▶ **Problem requirements**: Write out these lines again, switching "Fermé" to "Ouvert" and keeping everything else the same. Leave the pictures out of your answer.

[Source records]
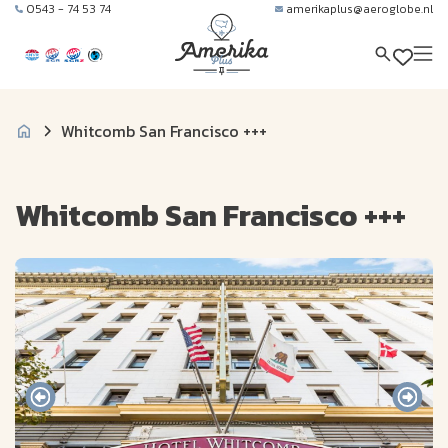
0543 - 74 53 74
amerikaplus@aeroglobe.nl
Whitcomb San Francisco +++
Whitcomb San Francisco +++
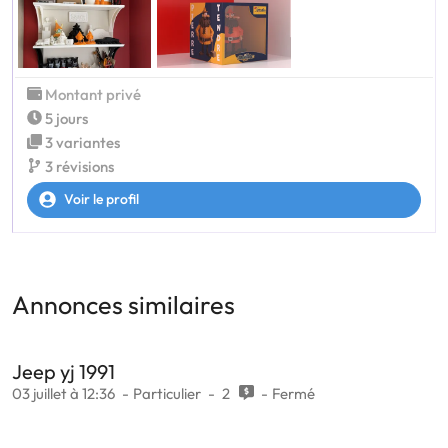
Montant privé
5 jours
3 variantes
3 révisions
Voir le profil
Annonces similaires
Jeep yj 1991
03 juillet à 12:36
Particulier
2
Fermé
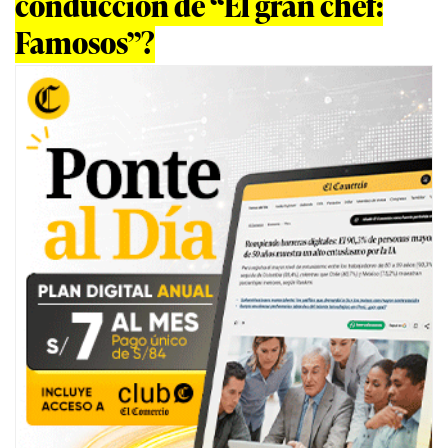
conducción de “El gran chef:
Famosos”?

▶ **Exercise solution**:
0543 - 74 53 74
amerikaplus@aeroglobe.nl
Whitcomb San Francisco +++
Whitcomb San Francisco +++
Montant privé
5 jours
3 variantes
3 révisions
Voir le profil
Annonces similaires
Jeep yj 1991
03 juillet à 12:36
Particulier
2
Ouvert
conducción de “El gran chef:
Famosos”?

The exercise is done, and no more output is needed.